● EXERCISE
Please write the lines below out again word for word, leaving the picture out.

(Transcribed page text)
- - - - -

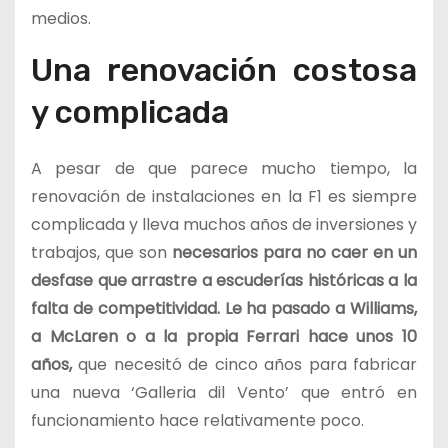
medios.
Una renovación costosa
y complicada
A pesar de que parece mucho tiempo, la
renovación de instalaciones en la F1 es siempre
complicada y lleva muchos años de inversiones y
trabajos, que son
necesarios para no caer en un
desfase que arrastre a escuderías históricas a la
falta de competitividad. Le ha pasado a Williams,
a McLaren o a la propia Ferrari hace unos 10
años,
que necesitó de cinco años para fabricar
una nueva ‘Galleria dil Vento’ que entró en
funcionamiento hace relativamente poco.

- - - - -

● REPLY
medios.
Una renovación costosa
y complicada
A pesar de que parece mucho tiempo, la
renovación de instalaciones en la F1 es siempre
complicada y lleva muchos años de inversiones y
trabajos, que son
necesarios para no caer en un
desfase que arrastre a escuderías históricas a la
falta de competitividad. Le ha pasado a Williams,
a McLaren o a la propia Ferrari hace unos 10
años,
que necesitó de cinco años para fabricar
una nueva ‘Galleria dil Vento’ que entró en
funcionamiento hace relativamente poco.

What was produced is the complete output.